Gerry Farrell: Stunned by a Highland coup
I woke up on Monday morning to find Leith shrouded in a pall of haar, not a glimmer of sunshine. It was the perfect metaphor for the way Hibs supporters felt the day after our team blew the League Cup Final. Hungover, disbelieving, sick as parrots. The green-and-white funeral cortege that wound its way at a snail's pace through Glasgow's useless traffic system should have been a mobile M8 victory parade. How did it feel? Like losing your wallet with all your holiday money in it. Like being dumped by the girl whose name's tattooed on your bicep. Like coming back to work the day after your honeymoon and getting the sack. That's how it felt.
Sunday dawned brightly. There was sunshine splashed all over the pavements of Leith. At every major junction knots of happy Hibs fans were waiting for their lifts and their buses. My son Ally had come up from London. My brother Michael, heroically volunteering to drive, had motored down from Fife. Others had flown in from Australia and Dubai. It didn’t matter that it was the Diddy Cup. We were going to win it. Daylight robbery by the Highlanders hadn’t even crossed my radar.
Maybe I should have taken heed of the omens. My brother had a flat battery before he left the house. Then at the Barnton roundabout where he picked me up, a woman with a wean started pulling faces and pointing at the car. A flat battery followed by a flat tyre. No panic. We soon had the space-saver on and joined the hopeful Hibees en route to Hampden.

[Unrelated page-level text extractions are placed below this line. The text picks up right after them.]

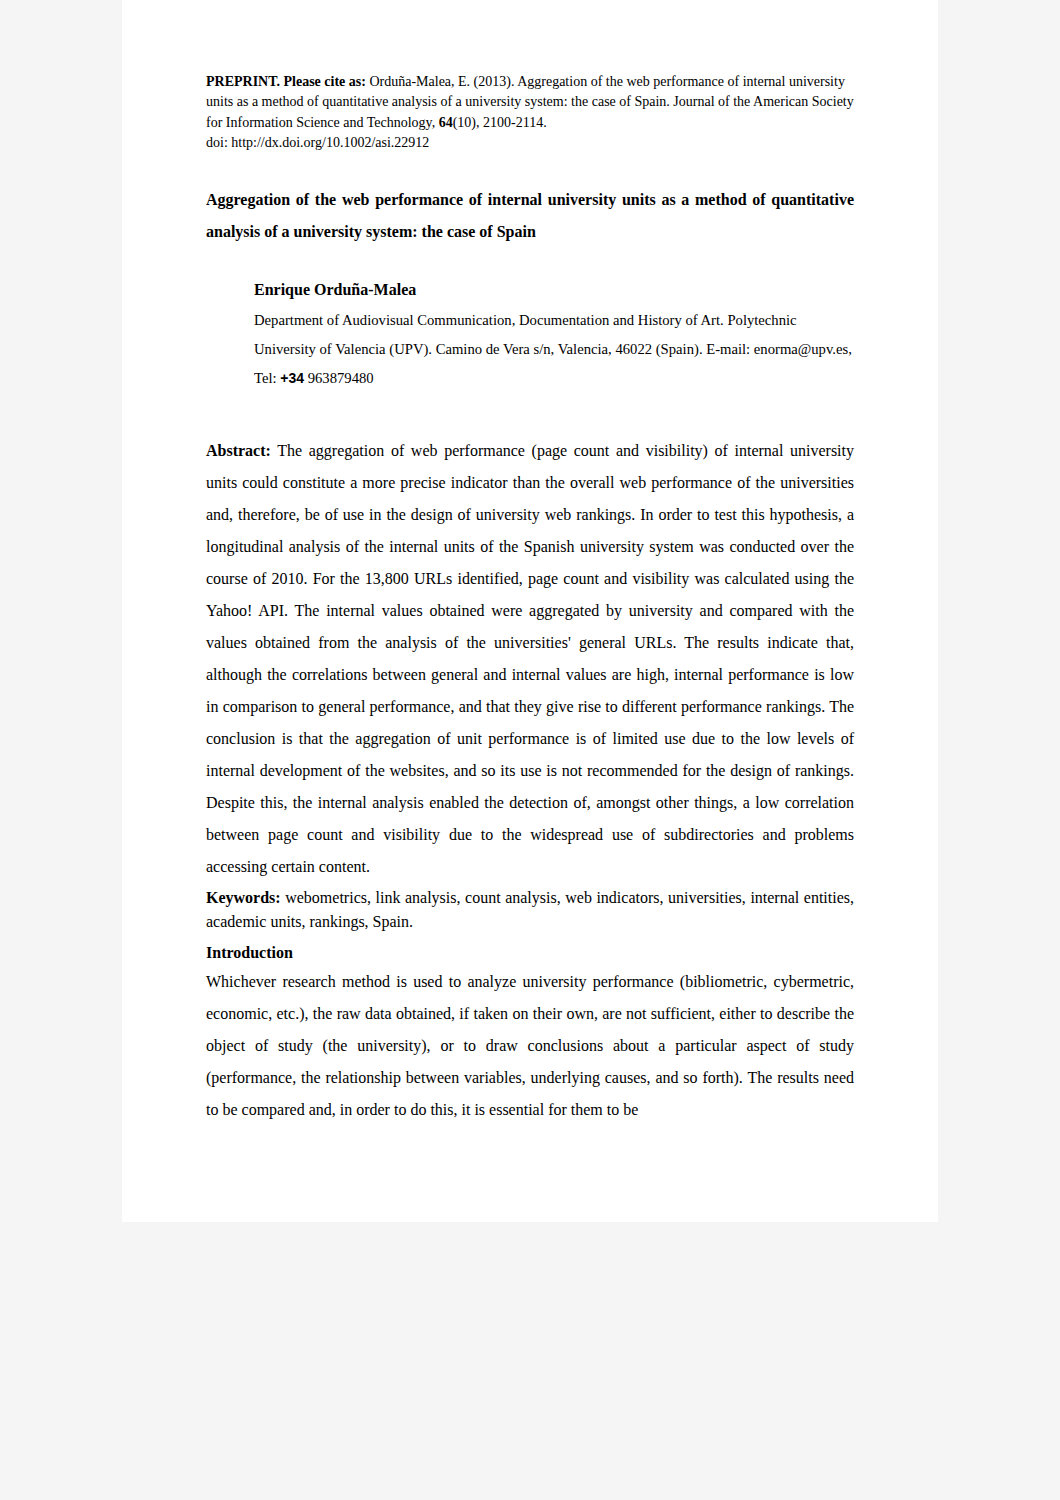PREPRINT. Please cite as: Orduña-Malea, E. (2013). Aggregation of the web performance of internal university units as a method of quantitative analysis of a university system: the case of Spain. Journal of the American Society for Information Science and Technology, 64(10), 2100-2114.
doi: http://dx.doi.org/10.1002/asi.22912
Aggregation of the web performance of internal university units as a method of quantitative analysis of a university system: the case of Spain
Enrique Orduña-Malea
Department of Audiovisual Communication, Documentation and History of Art. Polytechnic University of Valencia (UPV). Camino de Vera s/n, Valencia, 46022 (Spain). E-mail: enorma@upv.es, Tel: +34 963879480
Abstract: The aggregation of web performance (page count and visibility) of internal university units could constitute a more precise indicator than the overall web performance of the universities and, therefore, be of use in the design of university web rankings. In order to test this hypothesis, a longitudinal analysis of the internal units of the Spanish university system was conducted over the course of 2010. For the 13,800 URLs identified, page count and visibility was calculated using the Yahoo! API. The internal values obtained were aggregated by university and compared with the values obtained from the analysis of the universities' general URLs. The results indicate that, although the correlations between general and internal values are high, internal performance is low in comparison to general performance, and that they give rise to different performance rankings. The conclusion is that the aggregation of unit performance is of limited use due to the low levels of internal development of the websites, and so its use is not recommended for the design of rankings. Despite this, the internal analysis enabled the detection of, amongst other things, a low correlation between page count and visibility due to the widespread use of subdirectories and problems accessing certain content.
Keywords: webometrics, link analysis, count analysis, web indicators, universities, internal entities, academic units, rankings, Spain.
Introduction
Whichever research method is used to analyze university performance (bibliometric, cybermetric, economic, etc.), the raw data obtained, if taken on their own, are not sufficient, either to describe the object of study (the university), or to draw conclusions about a particular aspect of study (performance, the relationship between variables, underlying causes, and so forth). The results need to be compared and, in order to do this, it is essential for them to be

Lunch at the Battlefield Rest, just ten minutes from the National Stadium, was jolly. The wine was flowing in three colours, white, red and rose. Our cheeks were white, red and rosy too. Some of the cute kids in shiny new Hibs strips looked young enough to still be in nappies. There was Malcolm Ross from Orange Juice grinning like the 20-year-old he was when they were in their pomp. And my goodness, there was some demented clown, ever-so-slightly refreshed, leading the restaurant in a chorus of “We’ve got JONES, always believe in Rob Jones”. It was me.

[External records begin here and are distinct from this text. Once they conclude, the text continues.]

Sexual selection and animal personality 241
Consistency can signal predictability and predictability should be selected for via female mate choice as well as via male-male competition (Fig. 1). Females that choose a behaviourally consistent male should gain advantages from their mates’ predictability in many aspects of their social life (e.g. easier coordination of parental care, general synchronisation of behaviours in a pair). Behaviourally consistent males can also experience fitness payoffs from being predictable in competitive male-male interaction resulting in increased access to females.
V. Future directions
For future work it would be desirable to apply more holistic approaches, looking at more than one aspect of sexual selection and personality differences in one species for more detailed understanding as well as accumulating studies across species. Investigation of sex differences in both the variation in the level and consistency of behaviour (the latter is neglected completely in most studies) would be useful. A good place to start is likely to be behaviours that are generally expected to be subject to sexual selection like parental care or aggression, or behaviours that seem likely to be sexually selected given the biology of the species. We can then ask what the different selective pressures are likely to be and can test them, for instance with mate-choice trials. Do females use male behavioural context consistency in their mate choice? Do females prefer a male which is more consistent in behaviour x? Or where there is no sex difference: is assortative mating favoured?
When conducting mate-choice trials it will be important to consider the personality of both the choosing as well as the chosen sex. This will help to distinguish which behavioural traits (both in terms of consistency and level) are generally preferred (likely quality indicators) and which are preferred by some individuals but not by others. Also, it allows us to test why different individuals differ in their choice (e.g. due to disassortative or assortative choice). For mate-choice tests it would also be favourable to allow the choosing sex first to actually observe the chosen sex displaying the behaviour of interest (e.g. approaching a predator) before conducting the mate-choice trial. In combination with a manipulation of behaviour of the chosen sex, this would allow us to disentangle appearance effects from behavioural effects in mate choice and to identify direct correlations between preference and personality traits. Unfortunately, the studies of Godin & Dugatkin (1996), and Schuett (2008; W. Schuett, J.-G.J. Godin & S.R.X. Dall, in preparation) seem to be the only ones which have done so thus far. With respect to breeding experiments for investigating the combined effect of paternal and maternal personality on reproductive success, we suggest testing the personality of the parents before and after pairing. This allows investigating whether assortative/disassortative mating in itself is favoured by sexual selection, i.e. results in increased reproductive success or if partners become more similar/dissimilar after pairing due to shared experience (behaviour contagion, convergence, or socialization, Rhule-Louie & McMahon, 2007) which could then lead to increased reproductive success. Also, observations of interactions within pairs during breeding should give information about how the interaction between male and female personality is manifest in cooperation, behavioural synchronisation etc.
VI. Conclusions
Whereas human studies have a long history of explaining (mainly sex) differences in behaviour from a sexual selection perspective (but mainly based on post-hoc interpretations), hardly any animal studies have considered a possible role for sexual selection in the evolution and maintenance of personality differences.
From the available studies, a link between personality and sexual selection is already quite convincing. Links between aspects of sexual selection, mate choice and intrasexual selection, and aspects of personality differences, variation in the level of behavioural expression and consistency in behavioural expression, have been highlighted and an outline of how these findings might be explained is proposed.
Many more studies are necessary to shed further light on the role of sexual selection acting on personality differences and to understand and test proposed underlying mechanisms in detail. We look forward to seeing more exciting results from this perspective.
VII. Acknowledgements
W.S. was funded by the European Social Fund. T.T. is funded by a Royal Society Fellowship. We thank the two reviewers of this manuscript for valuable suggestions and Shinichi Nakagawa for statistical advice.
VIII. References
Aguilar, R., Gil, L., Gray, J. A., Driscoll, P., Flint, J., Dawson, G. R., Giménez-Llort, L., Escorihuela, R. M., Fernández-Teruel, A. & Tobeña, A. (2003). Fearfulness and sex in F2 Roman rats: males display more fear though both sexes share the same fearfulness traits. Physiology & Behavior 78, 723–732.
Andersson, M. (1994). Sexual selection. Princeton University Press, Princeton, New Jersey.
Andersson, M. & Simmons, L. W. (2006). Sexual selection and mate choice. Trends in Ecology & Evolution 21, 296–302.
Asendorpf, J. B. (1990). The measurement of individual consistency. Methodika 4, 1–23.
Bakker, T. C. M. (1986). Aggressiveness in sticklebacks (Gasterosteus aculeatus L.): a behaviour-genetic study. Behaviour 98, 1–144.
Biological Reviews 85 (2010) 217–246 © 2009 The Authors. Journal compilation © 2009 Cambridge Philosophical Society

And oh the noise at Hampden Park. We raised the roof: “We’ve got John McGinn, Super John McGinn, I just don’t think you understand. He’s Alan Stubb’s man, he’s better than Zizdane, we’ve got Super John McGinn.” Another omen if I cared to look; because the melody we sang to those lyrics was Achy Breaky Heart and the Hibees lost no time in breaking ours. Kevin Thomson was a slow square-passer when he first played for Hibs under Tony Mowbray. This time round, with Ross County looking toothless, he square-passed straight into the path of man-bun-wearing Jackson Irvine who fed it to Gardyne. Marvin Bartley looked to have made a goal-saving tackle but Gardyne got the break of the bobble and sportingly stayed on his feet to put the Highlanders ahead.

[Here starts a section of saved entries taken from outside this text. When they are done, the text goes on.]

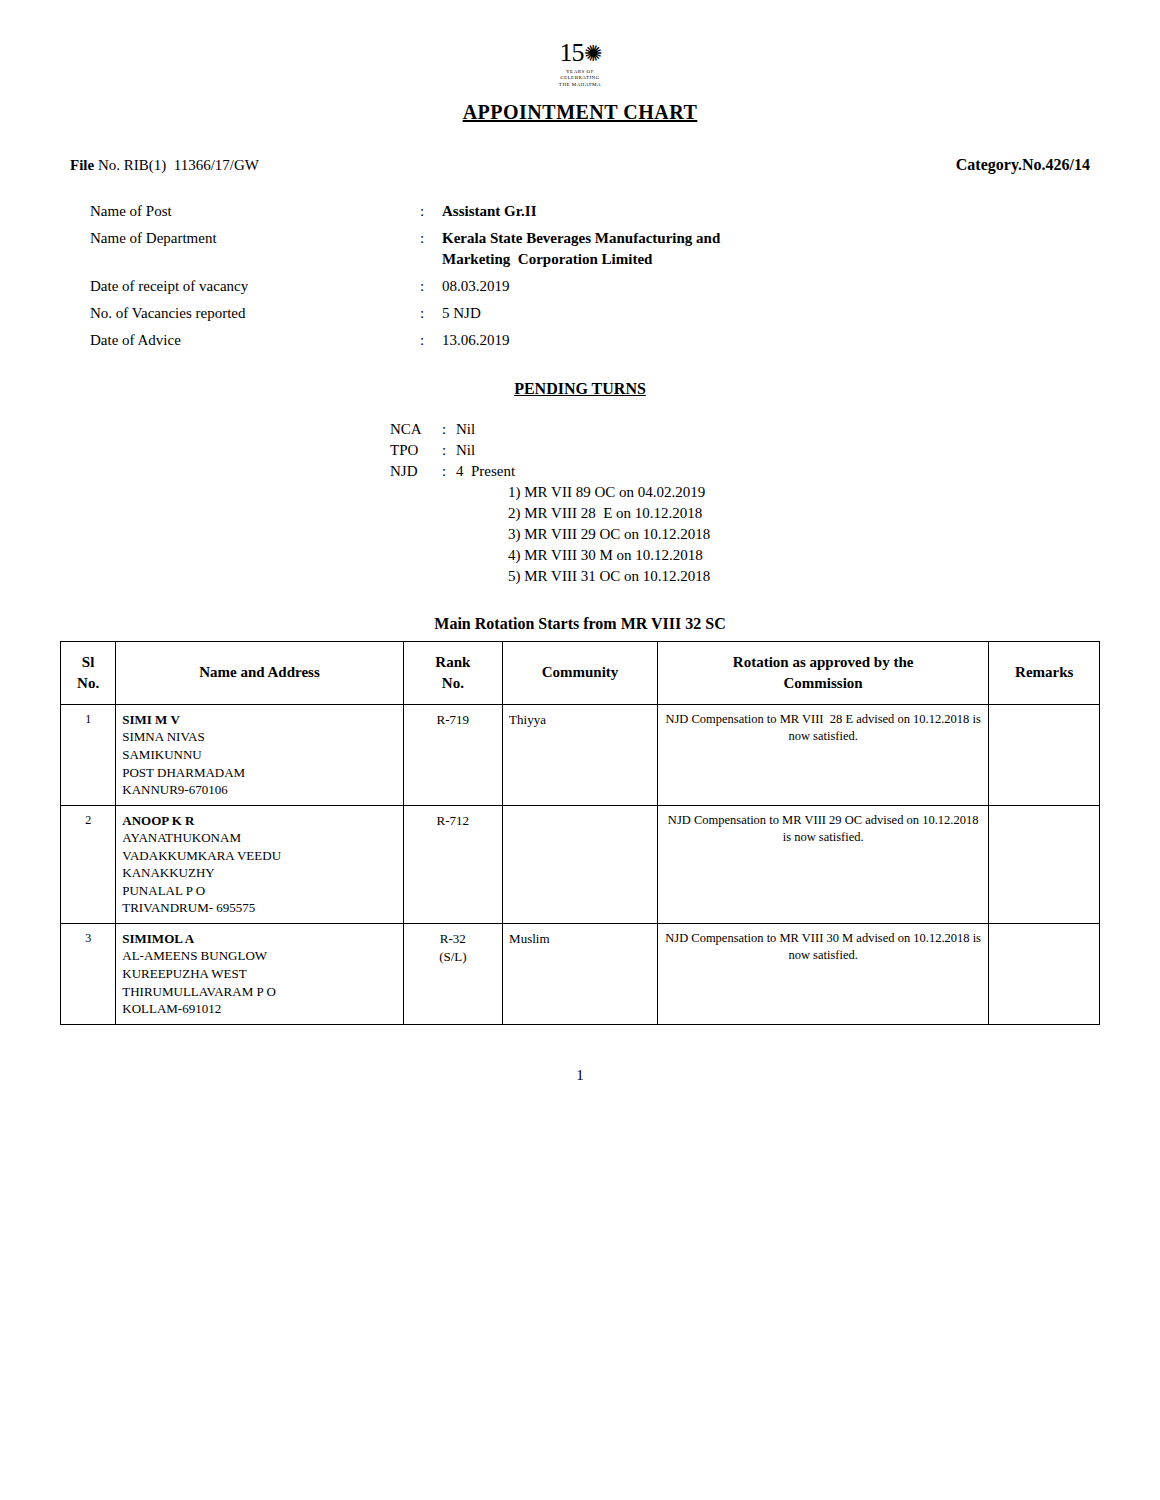15✺
Years of
Celebrating
The Mahatma
APPOINTMENT CHART
File No. RIB(1) 11366/17/GW
Category.No.426/14
| Name of Post | : | Assistant Gr.II |
| Name of Department | : | Kerala State Beverages Manufacturing and Marketing Corporation Limited |
| Date of receipt of vacancy | : | 08.03.2019 |
| No. of Vacancies reported | : | 5 NJD |
| Date of Advice | : | 13.06.2019 |
PENDING TURNS
NCA: Nil
TPO: Nil
NJD: 4 Present
1) MR VII 89 OC on 04.02.2019
2) MR VIII 28 E on 10.12.2018
3) MR VIII 29 OC on 10.12.2018
4) MR VIII 30 M on 10.12.2018
5) MR VIII 31 OC on 10.12.2018
Main Rotation Starts from MR VIII 32 SC
| Sl No. | Name and Address | Rank No. | Community | Rotation as approved by the Commission | Remarks |
| --- | --- | --- | --- | --- | --- |
| 1 | SIMI M V SIMNA NIVAS SAMIKUNNU POST DHARMADAM KANNUR9-670106 | R-719 | Thiyya | NJD Compensation to MR VIII 28 E advised on 10.12.2018 is now satisfied. | |
| 2 | ANOOP K R AYANATHUKONAM VADAKKUMKARA VEEDU KANAKKUZHY PUNALAL P O TRIVANDRUM- 695575 | R-712 | | NJD Compensation to MR VIII 29 OC advised on 10.12.2018 is now satisfied. | |
| 3 | SIMIMOL A AL-AMEENS BUNGLOW KUREEPUZHA WEST THIRUMULLAVARAM P O KOLLAM-691012 | R-32 (S/L) | Muslim | NJD Compensation to MR VIII 30 M advised on 10.12.2018 is now satisfied. | |
1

At that stage, I felt fine. I couldn’t see us not equalizing and sure enough, right on the stroke of half-time, Liam Fontaine spun and fizzed a shot in at Woods’ right hand post. Cue dancing, hugging, singing and shouting. Oh and pies, lots of pies.
The game restarted optimistically and as the clock ticked to extra time, I still felt comfortable. We would do this. Then with only their fourth attack of the entire game Ross County got a decent cross in. Tragic Liam Fontaine stuck a leg out and the word GOAL jumped about on the big screen. Sorrow, sorrow, sorrow, sorrow.